The need for policymakers to begin a serious discussion about Social Security finances is becoming increasingly urgent. Although the program is funded by its own stream of revenues, Social Security's costs are increasing as the population ages, from 4 percent of GDP in 2006 to nearly 5 percent today, and will reach 6 percent of GDP before 2030. The program began running cash-flow deficits with outlays exceeding tax revenues in 2010. The projected shortfall over the next decade has nearly doubled in the last three years. This shortfall between revenues and outlays will continue indefinitely and will require the federal government to borrow more going forward to make up the difference. In less than three years, the Social Security Disability trust fund will become completely exhausted. The most recent report by the Social Security Trustees projected that the entire program will become insolvent by 2033, leading to an across-the-board benefit cut of 23 percent for all beneficiaries regardless of age or income.
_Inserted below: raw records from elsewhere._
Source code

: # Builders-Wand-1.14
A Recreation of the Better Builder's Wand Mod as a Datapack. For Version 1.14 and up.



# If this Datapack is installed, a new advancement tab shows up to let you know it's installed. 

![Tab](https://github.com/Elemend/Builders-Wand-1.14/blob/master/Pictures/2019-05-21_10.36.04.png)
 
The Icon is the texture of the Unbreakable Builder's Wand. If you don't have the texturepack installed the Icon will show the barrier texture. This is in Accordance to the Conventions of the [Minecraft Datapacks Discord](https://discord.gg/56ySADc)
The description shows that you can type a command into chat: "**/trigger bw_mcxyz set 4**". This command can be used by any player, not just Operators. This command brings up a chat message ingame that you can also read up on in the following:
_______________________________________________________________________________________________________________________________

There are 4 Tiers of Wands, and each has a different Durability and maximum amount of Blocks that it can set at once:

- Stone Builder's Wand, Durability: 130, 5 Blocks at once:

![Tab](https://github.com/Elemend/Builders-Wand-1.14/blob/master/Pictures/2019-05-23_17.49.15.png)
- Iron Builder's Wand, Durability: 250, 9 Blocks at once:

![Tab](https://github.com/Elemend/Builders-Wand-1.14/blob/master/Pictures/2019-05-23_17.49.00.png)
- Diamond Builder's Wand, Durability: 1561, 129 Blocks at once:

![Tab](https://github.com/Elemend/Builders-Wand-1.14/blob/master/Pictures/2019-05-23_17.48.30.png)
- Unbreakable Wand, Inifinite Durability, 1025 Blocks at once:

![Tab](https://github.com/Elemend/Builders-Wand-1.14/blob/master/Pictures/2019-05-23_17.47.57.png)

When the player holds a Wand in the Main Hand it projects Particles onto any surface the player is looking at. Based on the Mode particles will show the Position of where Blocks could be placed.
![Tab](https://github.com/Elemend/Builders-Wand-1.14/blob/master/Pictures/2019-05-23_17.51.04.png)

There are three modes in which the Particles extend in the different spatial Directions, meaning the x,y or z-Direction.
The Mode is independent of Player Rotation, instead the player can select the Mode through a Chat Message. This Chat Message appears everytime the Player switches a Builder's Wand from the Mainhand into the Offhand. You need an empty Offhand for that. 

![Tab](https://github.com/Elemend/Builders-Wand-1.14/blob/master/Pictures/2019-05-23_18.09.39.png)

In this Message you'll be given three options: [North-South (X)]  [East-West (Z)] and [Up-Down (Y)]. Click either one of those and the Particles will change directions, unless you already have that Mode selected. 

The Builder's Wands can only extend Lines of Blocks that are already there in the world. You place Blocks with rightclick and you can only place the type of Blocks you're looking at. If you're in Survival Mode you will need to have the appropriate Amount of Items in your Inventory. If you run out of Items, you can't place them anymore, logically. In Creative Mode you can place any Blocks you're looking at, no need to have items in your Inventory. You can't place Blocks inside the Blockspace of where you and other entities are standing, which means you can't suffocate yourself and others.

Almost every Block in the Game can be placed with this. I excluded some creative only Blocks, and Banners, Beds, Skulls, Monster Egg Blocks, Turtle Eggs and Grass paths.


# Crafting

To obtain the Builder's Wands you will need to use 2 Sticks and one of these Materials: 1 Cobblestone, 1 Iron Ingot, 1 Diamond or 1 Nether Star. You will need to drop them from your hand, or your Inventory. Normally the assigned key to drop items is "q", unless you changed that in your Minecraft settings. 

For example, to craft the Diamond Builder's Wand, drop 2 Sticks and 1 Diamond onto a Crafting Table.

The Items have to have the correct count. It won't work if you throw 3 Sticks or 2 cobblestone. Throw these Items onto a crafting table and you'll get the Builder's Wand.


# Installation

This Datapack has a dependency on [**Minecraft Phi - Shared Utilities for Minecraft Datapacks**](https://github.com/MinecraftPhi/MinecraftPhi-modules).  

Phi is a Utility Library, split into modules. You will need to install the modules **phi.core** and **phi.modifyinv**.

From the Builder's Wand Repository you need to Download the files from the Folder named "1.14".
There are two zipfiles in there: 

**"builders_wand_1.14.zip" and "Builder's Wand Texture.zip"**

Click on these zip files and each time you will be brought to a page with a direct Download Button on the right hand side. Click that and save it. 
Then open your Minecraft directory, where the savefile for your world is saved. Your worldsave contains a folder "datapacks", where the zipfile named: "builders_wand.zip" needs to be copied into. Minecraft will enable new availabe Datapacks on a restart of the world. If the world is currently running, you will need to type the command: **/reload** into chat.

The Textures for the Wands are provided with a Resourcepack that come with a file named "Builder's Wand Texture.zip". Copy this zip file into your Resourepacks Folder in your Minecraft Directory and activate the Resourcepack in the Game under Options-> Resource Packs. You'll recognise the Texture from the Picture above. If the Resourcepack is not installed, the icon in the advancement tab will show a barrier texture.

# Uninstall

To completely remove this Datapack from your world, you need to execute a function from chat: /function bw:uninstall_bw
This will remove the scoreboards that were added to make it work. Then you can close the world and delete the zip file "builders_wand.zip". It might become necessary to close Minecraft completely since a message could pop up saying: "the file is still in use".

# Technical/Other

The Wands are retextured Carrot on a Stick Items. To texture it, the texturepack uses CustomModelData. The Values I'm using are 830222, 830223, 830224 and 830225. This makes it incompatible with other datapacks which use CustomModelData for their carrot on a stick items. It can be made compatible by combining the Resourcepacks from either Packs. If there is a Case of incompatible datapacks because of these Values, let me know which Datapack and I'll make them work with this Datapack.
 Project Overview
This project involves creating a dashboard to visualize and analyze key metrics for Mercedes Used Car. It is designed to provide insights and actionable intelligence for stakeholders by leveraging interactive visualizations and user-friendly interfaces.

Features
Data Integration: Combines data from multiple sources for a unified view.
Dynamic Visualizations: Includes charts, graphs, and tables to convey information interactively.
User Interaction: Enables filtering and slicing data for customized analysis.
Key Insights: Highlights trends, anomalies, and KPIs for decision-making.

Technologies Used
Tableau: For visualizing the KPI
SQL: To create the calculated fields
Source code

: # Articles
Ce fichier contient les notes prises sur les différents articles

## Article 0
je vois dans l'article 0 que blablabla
The solutions in Social Security may be easier than other parts of the budget because the demographic trends driving the problem are clear, and there are a limited number of reform options. The bipartisan plans suggested by Bowles-Simpson and Dominici-Rivlin have laid out the broad outlines of reform, combining modest tax and benefit changes with protections for low-income beneficiaries. Moreover, if the programs are reformed soon, changes can be much more gradual than if Congress waits 20 years to address the shortfall. We've put together the most common options in the Social Security Reformer, a tool that lets you create your own plan to fix Social Security.

The Fix the Debt Campaign noted how Social Security reform is key to reducing long-term debt, saying:

Social Security is a significant contributor to our long-term fiscal challenges along with growth in spending on health care entitlements and a broken tax code. Fixing Social Security won’t solve all of our country’s fiscal challenges, but it would be a significant step in the right direction that could lead to further actions on tax and entitlement reform and help restore public faith in Washington.

What’s needed now is hard work to build a consensus around a mix of options and the political will to make the tough choices. While a commission is not a substitute for political will, it can provide valuable work in developing a consensus and building support for action among policymakers and the public. The leadership Congressmen Delaney and Cole have demonstrated in putting this bill forward is an encouraging sign that at least some elected officials in Washington are prepared to tackle the fiscal challenges facing our nation.